Now, Veale has ordered that the government may only slightly modify the planning commission’s final recommended plan, which would see most of the watershed off-limits to development. In other words, we’re at the same junction we would be at if the government had simply agreed to give First Nations what they wanted. Well, not quite the same: much public money has been frittered away in a useless court battle, and much bad blood has been created between the Yukon government and residents who strongly desire to see the Peel protected. Way to go, team.

You would hope after making such a huge mess once, the government would avoid a similar mistake in the future. No such luck. Instead, it looks as if the Yukon Party is applying precisely the same disastrously self-defeating tactics, and this time it could succeed in throwing into question new mining developments across the entire territory.

We speak, of course, about the controversial amendments to the Yukon Environmental and Socio-economic Assessment Act now being debated in Parliament. Until recently it had been a bit of a mystery why Premier Darrell Pasloski was the most outspoken proponent for what was, after all, a federal piece of legislation. Now we have an answer: most of the controversial changes, proposed after a long public consultation process had already wrapped up, were suggested to the feds by none other than our premier.

Yes, that’s right: it was Pasloski’s idea to do an end-run around his own constituents and keep the public in the dark about changes that were, until recently, kept secret from ordinary residents, and that now threatens to trigger another court case launched by upset First Nations. So much for open and accountable government.

While Pasloski purports to have made these recommendations to strengthen the economy, miners are publicly fretting it will only undermine their industry.

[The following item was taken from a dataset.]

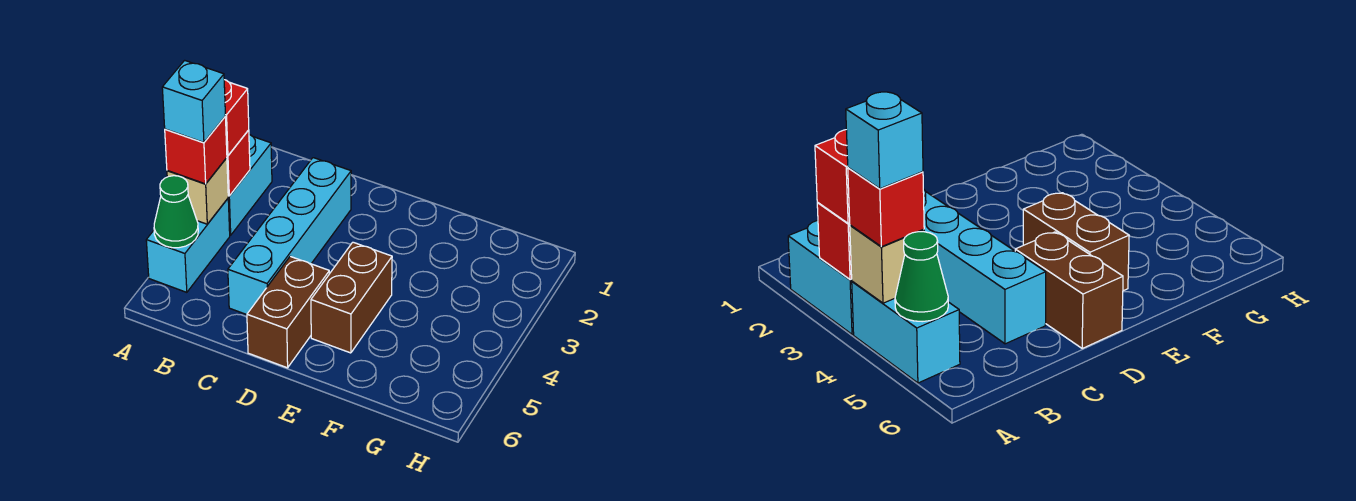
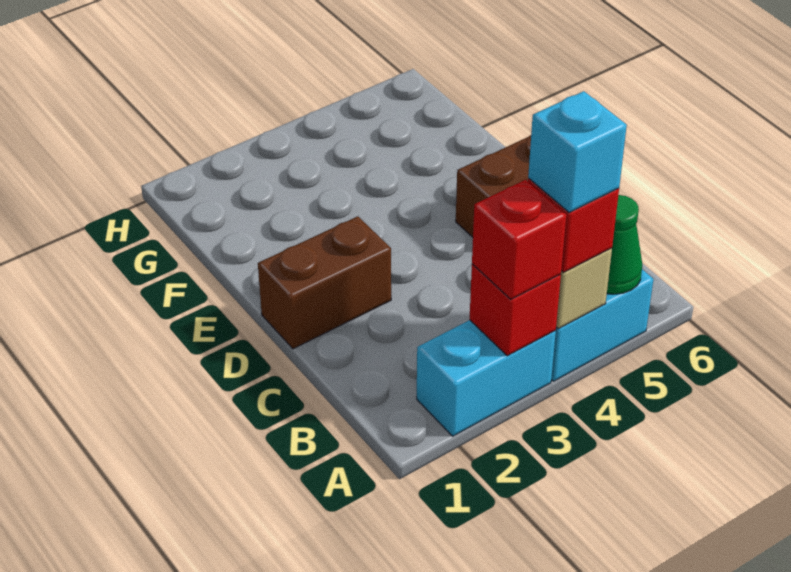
cyan brick C2:C5 level 1 -> none
brown brick E4:E5 level 1 -> brown brick D1:D2 level 1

Paul West-Sells, the boss of the company that hopes to exploit the mammoth Casino copper play, has written to Aboriginal Affairs Minister Bernard Valcourt expressing his worries that his company’s own careful work to keep affected First Nations on-side will be torched by the current controversy.

Pasloski once accused conservationists who sought to protect the Peel of being economic saboteurs. Maybe it’s time for him to look in the mirror and consider how counterproductive his efforts to be a champion for industry have been.